- Born: 1977 (age 48–49) Eastbourne, England
- Education: Chelsea College of Arts; Royal College of Art;
- Known for: Textile art

= Margo Selby =

British textile artist

Margo Selby is an English textile artist and the author of books on textile design. She has a workshop in Whitstable, Kent.

She was also an actress in the 1990s, best known for her role as Julie Corrigan in Grange Hill, from 1990 to 1996.

==Early life==
Selby was born in Eastbourne, East Sussex. Selby graduated with a Bachelor of Arts (BA) from Chelsea College of Arts and a Master of Arts (MA) from the Royal College of Art.

==Work==
One of Britains "best and most successful weavers", Selby is known for her vibrant colours and three-dimensional, textured designs, and produces cushions, rugs and other home accessories with strong graphics and patterns.
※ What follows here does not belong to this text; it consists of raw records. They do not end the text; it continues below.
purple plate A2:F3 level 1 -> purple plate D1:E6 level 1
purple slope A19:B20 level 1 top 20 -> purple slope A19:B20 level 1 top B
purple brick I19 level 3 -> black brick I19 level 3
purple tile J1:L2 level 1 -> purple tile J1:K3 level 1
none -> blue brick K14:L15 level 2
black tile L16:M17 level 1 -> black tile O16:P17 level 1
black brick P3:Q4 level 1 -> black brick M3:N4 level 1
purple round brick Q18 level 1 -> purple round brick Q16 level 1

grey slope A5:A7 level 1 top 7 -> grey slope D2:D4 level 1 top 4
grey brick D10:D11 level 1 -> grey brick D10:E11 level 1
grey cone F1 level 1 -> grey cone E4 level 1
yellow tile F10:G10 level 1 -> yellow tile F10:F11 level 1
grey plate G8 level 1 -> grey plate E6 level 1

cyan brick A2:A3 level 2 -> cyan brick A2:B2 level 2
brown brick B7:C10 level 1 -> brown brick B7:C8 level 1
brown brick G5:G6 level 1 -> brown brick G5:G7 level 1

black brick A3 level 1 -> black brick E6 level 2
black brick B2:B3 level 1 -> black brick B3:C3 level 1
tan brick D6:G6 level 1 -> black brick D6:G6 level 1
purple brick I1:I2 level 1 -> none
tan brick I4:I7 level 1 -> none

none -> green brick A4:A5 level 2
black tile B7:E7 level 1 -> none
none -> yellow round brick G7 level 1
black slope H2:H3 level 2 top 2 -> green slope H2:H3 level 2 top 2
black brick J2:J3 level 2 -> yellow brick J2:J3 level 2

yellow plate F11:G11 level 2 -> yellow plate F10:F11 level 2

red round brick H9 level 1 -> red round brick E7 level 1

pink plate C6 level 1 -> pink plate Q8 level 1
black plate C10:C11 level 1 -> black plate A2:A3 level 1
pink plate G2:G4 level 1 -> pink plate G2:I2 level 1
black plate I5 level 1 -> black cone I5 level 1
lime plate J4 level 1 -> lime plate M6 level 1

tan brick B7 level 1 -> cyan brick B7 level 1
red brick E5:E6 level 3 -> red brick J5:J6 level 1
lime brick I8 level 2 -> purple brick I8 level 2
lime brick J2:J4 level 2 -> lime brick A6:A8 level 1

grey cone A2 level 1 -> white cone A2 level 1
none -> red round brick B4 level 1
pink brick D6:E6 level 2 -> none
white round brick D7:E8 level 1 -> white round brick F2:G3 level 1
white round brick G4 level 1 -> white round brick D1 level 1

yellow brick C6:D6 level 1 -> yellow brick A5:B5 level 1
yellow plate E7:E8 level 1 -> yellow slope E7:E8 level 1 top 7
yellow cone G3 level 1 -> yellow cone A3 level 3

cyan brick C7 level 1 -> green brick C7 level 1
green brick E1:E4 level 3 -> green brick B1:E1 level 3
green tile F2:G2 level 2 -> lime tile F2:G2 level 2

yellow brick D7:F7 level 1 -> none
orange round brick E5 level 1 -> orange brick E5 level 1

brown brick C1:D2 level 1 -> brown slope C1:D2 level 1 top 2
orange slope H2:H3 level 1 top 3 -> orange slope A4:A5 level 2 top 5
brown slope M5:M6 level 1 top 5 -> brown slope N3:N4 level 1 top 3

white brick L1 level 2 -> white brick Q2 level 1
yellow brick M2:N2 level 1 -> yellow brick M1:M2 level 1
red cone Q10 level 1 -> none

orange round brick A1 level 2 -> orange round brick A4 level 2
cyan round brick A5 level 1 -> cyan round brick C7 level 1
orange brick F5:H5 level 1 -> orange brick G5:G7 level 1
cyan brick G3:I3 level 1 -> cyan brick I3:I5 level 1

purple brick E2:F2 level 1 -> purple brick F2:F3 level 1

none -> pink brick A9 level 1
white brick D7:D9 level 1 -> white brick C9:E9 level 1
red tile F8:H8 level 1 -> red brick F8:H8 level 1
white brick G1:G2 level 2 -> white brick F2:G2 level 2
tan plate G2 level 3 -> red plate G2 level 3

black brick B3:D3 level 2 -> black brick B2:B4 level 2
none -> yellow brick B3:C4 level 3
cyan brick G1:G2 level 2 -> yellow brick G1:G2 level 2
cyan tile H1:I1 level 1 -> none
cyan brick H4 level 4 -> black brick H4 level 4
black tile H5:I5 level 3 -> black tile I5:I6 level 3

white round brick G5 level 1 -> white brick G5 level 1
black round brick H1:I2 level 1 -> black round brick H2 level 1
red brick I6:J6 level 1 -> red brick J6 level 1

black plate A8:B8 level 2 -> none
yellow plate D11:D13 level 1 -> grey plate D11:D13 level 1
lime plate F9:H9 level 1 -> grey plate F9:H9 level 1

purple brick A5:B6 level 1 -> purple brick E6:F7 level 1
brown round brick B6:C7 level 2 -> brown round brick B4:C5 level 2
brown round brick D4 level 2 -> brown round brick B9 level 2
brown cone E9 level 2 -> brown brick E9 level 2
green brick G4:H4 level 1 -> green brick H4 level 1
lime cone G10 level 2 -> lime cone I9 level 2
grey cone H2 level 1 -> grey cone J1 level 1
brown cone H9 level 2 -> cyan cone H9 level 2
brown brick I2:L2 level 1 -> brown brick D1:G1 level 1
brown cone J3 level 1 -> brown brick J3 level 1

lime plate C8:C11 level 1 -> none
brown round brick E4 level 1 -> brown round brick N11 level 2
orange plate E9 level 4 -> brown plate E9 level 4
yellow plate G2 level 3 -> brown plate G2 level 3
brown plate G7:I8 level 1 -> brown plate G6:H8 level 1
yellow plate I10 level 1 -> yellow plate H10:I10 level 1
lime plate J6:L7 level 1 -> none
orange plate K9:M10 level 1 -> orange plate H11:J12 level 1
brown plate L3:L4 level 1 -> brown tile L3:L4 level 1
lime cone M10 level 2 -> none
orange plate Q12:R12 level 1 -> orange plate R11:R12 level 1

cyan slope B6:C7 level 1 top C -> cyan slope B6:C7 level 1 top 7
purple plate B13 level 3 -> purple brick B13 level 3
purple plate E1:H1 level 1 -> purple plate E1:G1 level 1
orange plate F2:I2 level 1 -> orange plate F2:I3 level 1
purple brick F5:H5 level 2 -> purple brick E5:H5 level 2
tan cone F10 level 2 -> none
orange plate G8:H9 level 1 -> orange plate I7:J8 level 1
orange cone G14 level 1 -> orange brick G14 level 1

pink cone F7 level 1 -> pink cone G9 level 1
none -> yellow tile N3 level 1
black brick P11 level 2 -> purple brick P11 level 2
She creates home goods as well as large commissions. She hand weaves when designing new fabrics, and then after many iterations evaluates whether the fabric can be produced industrially.

Selby is interested in "the structure and sense of purpose afforded by the rigour and discipline of textile craft skills", and has talked about this at conferences.

Selby has emphasised sustainability in her work, using time-honoured techniques to manage resources and reuse any leftover materials. Her work has been commissioned by the Royal Opera House.